Atas perintah gurunya Syaikh Ali Rahbini, KH. Muhammad Kholil diperintahkan untuk kembali ke tanah Jawa untuk membantu umat. Setelah kepulangnyya, beliau mendirikan sebuah pesantren di daerah Cengkubuan, sekitar 1 Kilometer Barat Laut dari desa kelahirannya. Selain itu sebagai pimpinan pondok pesantren, KH. Muhammad Kholil tereknal sebagai seorang ahli fiqh, tarekat, dan seoarang hafidz.
Menikah
Menurut beberapa sumber, sebelum belajar di Mekkah KH. Muhammad Kholil dinikahkan dengan Nyai Aysik, anak perempuan Lodra Putih. Diperkirakan usia beliau saat itu umur 24 tahun. Dari pernikahan tersebut beliau dianugerahi seorang putra yang bernma Muhammad Imron dan seorang putro yang bernama Rohmah.
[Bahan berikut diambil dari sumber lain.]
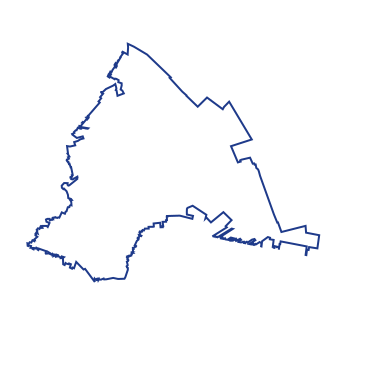 outline of Sector 5, Bucharest, Romania, rotated 200°
{"feature_id": "2599482B58123345185343", "entity_name": "Sector 5", "entity_type": "district", "adm_level": 2, "iso_a3": "ROU", "parent_name": "Romania", "parent_adm1": "Bucharest", "projection": "natural_earth1", "projection_center": [26.071, 44.404], "detail": "fine", "context": "isolated", "style": "outline", "palette": "blue", "viewbox_px": 384, "rotation_deg": 200, "n_neighbors": 0, "source": "geoboundaries", "source_scale": "gbopen_adm2", "svg_char_len": 6036}
<svg xmlns="http://www.w3.org/2000/svg" viewBox="0 0 384 384"><g transform="rotate(200 192 192)"><path d="M54.9,181.9L57.7,194.9L70.9,192.8L73.7,199.0L94.3,185.0L100.8,192.8L101.4,192.4L107.4,199.0L133.6,230.5L136.2,234.2L137.6,235.8L139.8,236.6L141.6,239.6L142.5,239.1L143.3,240.1L144.6,239.4L149.2,244.1L156.7,239.2L157.6,238.2L156.7,237.2L159.0,235.5L171.0,248.4L153.8,261.8L188.0,289.6L191.0,282.9L191.4,280.3L210.2,285.9L215.8,274.1L230.2,280.5L230.2,280.9L235.5,283.0L252.0,291.6L251.2,292.5L281.2,305.8L296.4,308.7L303.0,309.3L301.5,306.0L299.5,299.2L306.0,300.2L305.1,299.7L305.2,299.1L304.1,298.9L305.5,294.2L305.1,294.1L305.8,290.5L306.3,290.6L306.6,289.4L306.1,289.0L306.5,286.9L307.8,287.2L308.2,285.5L307.6,285.4L307.8,284.5L306.5,284.3L306.0,285.1L305.7,284.4L306.0,282.9L307.4,283.1L308.4,279.6L308.6,277.2L309.9,277.3L310.1,275.6L309.0,275.4L309.1,274.6L308.4,274.5L308.7,273.6L310.6,273.9L310.7,271.8L308.6,271.3L308.3,272.4L303.3,271.5L303.1,272.2L301.8,272.4L299.2,272.0L298.8,270.0L295.3,270.1L294.5,268.0L294.1,263.9L292.2,263.5L289.8,261.3L294.9,256.9L297.7,261.7L298.5,261.7L298.5,263.6L301.0,267.2L302.5,265.0L308.1,259.3L310.0,255.5L312.3,254.6L310.9,254.7L310.6,254.1L309.2,253.9L310.8,249.7L309.4,249.0L310.8,245.1L309.3,244.5L315.2,229.1L315.0,227.7L316.0,227.8L316.2,226.2L316.8,225.8L315.5,225.1L315.0,226.4L314.6,226.3L315.4,224.1L316.1,224.3L317.6,220.1L319.4,220.7L318.7,220.2L318.9,219.7L317.7,219.9L319.2,215.7L321.4,215.5L318.5,215.1L311.3,216.4L311.6,215.8L314.3,215.2L314.2,214.7L314.6,215.2L317.8,214.7L317.7,213.8L318.6,213.8L318.7,213.3L321.3,213.3L321.6,210.5L322.4,210.2L323.4,208.0L322.7,207.3L324.1,205.9L323.7,205.8L324.0,205.0L318.7,203.4L313.7,206.9L312.3,205.2L314.9,203.4L316.7,201.0L319.8,198.6L317.7,195.9L322.2,193.0L325.1,192.4L321.7,185.8L322.1,185.5L319.3,183.3L320.4,182.3L319.1,181.2L320.5,179.8L320.1,179.5L320.4,178.7L318.6,177.5L318.3,177.8L317.2,176.2L316.7,176.6L314.5,173.7L314.1,174.0L309.9,167.2L310.7,166.7L309.9,165.4L311.3,164.5L311.2,164.1L310.5,164.4L309.9,162.8L308.5,163.0L305.0,167.2L304.6,166.5L305.0,166.2L304.3,165.0L309.6,156.3L310.4,155.7L311.5,156.3L311.9,157.8L315.2,156.7L316.6,153.4L315.7,151.5L313.9,150.7L313.5,151.4L310.1,149.8L307.6,146.9L306.2,144.0L303.3,144.1L302.2,143.4L303.7,142.7L302.2,141.6L300.7,138.3L301.5,138.3L302.2,137.3L302.1,135.8L303.5,135.2L303.3,131.0L304.0,130.3L304.0,128.1L307.4,128.3L307.9,122.5L309.0,122.4L309.8,121.5L311.9,121.6L312.0,121.0L313.6,120.5L314.0,120.2L313.2,119.0L314.0,118.9L313.8,118.1L315.6,117.5L315.4,117.0L315.9,116.6L316.7,118.0L318.7,117.3L319.8,116.2L318.6,114.3L315.3,114.1L315.6,109.8L317.0,110.4L321.2,108.9L321.5,108.7L320.2,107.2L321.4,106.7L322.5,107.5L322.7,105.1L324.3,105.2L325.0,103.3L324.0,102.6L324.2,101.9L323.0,100.4L324.4,100.7L324.8,99.1L324.0,98.9L324.2,97.7L322.0,97.0L323.8,93.8L323.1,92.9L323.9,92.7L323.6,91.9L325.4,92.1L325.7,89.5L327.3,89.3L327.7,87.6L329.1,87.5L328.0,85.2L327.4,85.2L327.3,85.9L324.8,86.2L324.7,84.3L322.1,85.1L322.2,84.0L321.2,83.9L321.2,85.3L319.7,85.4L319.4,86.3L318.2,85.6L318.2,86.3L317.2,86.4L317.1,85.0L316.5,84.9L316.5,86.4L308.8,86.5L308.7,84.6L308.2,84.1L305.8,85.2L306.6,86.4L304.5,86.0L304.4,85.2L303.1,85.1L302.2,86.3L301.5,86.0L301.4,84.8L300.5,85.2L300.3,84.4L299.7,85.1L300.6,85.9L300.3,86.1L297.8,84.5L297.5,84.8L299.6,86.1L298.0,86.5L296.5,85.4L296.0,85.7L297.0,86.8L296.1,86.8L295.3,85.8L292.9,85.6L292.8,84.9L292.3,85.1L292.4,86.9L290.0,87.0L290.7,85.8L288.3,80.0L286.7,79.8L286.5,82.0L285.4,81.7L283.2,82.0L283.1,82.8L281.1,82.7L280.9,79.2L278.5,78.9L278.4,80.1L276.8,80.0L276.9,86.7L267.4,82.1L266.2,83.2L253.3,74.7L253.0,75.1L254.4,76.1L253.8,76.5L253.9,77.3L253.0,76.8L251.8,77.8L251.3,76.7L250.6,76.8L250.1,77.0L250.8,78.4L250.4,78.6L249.8,77.4L249.6,78.5L249.2,78.1L247.6,78.5L245.4,80.5L244.7,79.8L242.6,80.7L236.7,84.3L231.7,85.0L225.8,87.4L225.5,89.2L225.7,96.9L226.3,98.7L227.2,98.9L227.2,99.9L227.3,99.5L228.0,99.9L227.4,101.3L229.4,104.3L228.5,105.3L228.5,106.1L229.6,106.7L229.3,107.1L230.6,108.2L230.1,108.7L230.9,109.3L229.4,110.7L228.8,110.2L227.3,111.5L227.8,112.6L227.2,112.9L227.2,113.6L227.7,114.2L226.9,114.5L227.5,114.7L226.8,115.5L227.3,115.5L227.0,115.8L228.0,118.0L227.4,118.4L228.3,119.4L227.1,120.1L226.6,121.1L226.9,121.4L226.1,121.5L226.0,122.1L227.5,122.9L227.1,127.2L226.2,128.7L227.0,129.6L226.3,130.0L227.1,130.7L226.4,131.2L226.4,132.5L226.9,133.1L224.7,133.1L224.6,133.5L226.4,133.5L226.3,134.0L226.9,134.1L226.8,136.1L227.6,136.2L227.6,136.9L226.3,136.8L226.1,138.1L225.3,138.0L225.3,139.4L224.0,139.5L223.8,141.5L220.2,142.8L220.9,144.4L216.2,146.2L215.7,145.7L217.3,149.3L211.4,152.2L209.5,148.1L207.5,148.9L208.0,149.9L207.4,150.1L209.4,153.9L206.2,155.2L206.8,156.6L205.9,157.0L207.3,160.3L206.7,160.6L207.0,161.0L195.4,165.6L182.5,166.9L182.9,169.9L189.1,169.1L190.0,171.3L191.0,174.4L190.8,175.5L186.7,179.3L170.7,175.5L170.3,171.6L169.7,172.9L163.8,169.9L155.6,183.8L145.2,179.1L148.7,171.4L147.2,170.7L157.7,157.2L157.1,157.7L156.1,157.4L156.3,157.1L155.1,158.4L154.1,157.8L154.5,157.3L153.3,158.5L152.5,158.2L142.2,171.2L141.0,171.3L150.1,159.4L149.6,159.1L150.3,158.2L148.3,160.3L147.8,159.9L148.5,159.1L148.0,158.8L148.2,158.4L146.1,158.7L145.2,159.8L144.4,158.9L142.3,159.3L139.9,162.5L137.7,162.7L140.1,159.6L139.3,159.7L138.9,160.3L138.5,160.0L135.5,163.3L137.7,160.0L136.9,160.3L134.7,163.2L133.4,162.3L134.5,160.4L130.8,164.5L129.5,163.8L132.3,160.8L130.8,161.8L131.0,161.0L128.7,161.4L126.1,163.1L125.4,162.5L125.5,161.9L124.4,162.1L124.4,163.1L123.5,164.0L122.5,163.4L119.3,167.8L117.2,169.2L116.0,168.4L120.4,162.7L118.3,163.0L117.0,164.9L115.5,164.0L115.9,163.4L115.6,163.4L114.5,164.9L114.0,164.6L111.3,168.1L109.2,167.7L108.5,164.6L108.1,164.6L109.3,169.7L105.3,175.6L103.0,175.7L102.7,174.2L98.9,174.9L97.3,168.0L96.6,168.1L96.8,169.1L96.2,167.6L95.5,167.7L95.8,169.4L93.2,169.7L93.2,169.3L91.4,170.1L90.7,167.5L91.9,173.1L91.3,173.2L91.8,175.9L65.6,180.1L63.7,171.7L63.0,171.8L64.2,177.1L62.6,177.4L63.1,180.3L54.9,181.9Z" fill="none" stroke="#1e3a8a" stroke-width="2"/></g></svg>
Setelah kepulangan dari Mekkah KH. Muhammad Kholil menikah dengan Nyai Misi dan mempunyai anak perempuan yang bernama Asma.
Perjuangan
Seperti halnya para santri yang pulang setelah belajar ilmu, mereka melakukan perjuangan dengan menjadi pengajar untuk mengamalkan ilmunya atau ikut mendirikan padepokan atau pesantren. Hal tersebut juga yang dilakukan Begitu pula KH. Muhammad Kholil memulai perjuangan dakwahnya dengan mendirikan sebuah pondok pesantren di daerah Cengkububan, sekitar 1 kilometer barat laut dari desa kelahirannya.
Muhammad Kholil terkenal sebagai seorang ahli fiqih dan tarekat. Bahkan, , beliau dikenal sebagai salah seorang kiai yang dapat memadukan kedua hal tersebut dengan serasi. Kemampuan KH. Muhammad Kholil menjadi magnet bagi para santri untuk belajar dan menuntut ilmu agama kepada beliau. Setiap hari semakin banyak santri yang berdatangan dari daerah-daerah lain untuk belajar.
Ketika putrinya Siti Khatimah dinikahkan dengan Kiai Muntaha, keponakannya sendiri, pesantren tersebut kemudian diserahkan kepada menantunya. KH. Muhammad Kholil sendiri kemudian mendirikan pesantren lagi di daerah Kademangan, hampir di pusat kota, sekitar 200 meter sebelah barat alun-alun kota Kabupaten Bangkalan. Letak pesantren yang baru itu, hanya berselang 1 kilometer dari pesantren lama dan desa kelahirannya. Karena kedalaman keilmuan di bidang fiqih dan tarekat KH. Muhammad Kholil dengan cepat memperoleh santri lagi. Bahkan, santrinya tidak saja berasal dari daerah sekitar kampungnya saja, tetapi juga dari berbagai pulau di luar pulau Madura.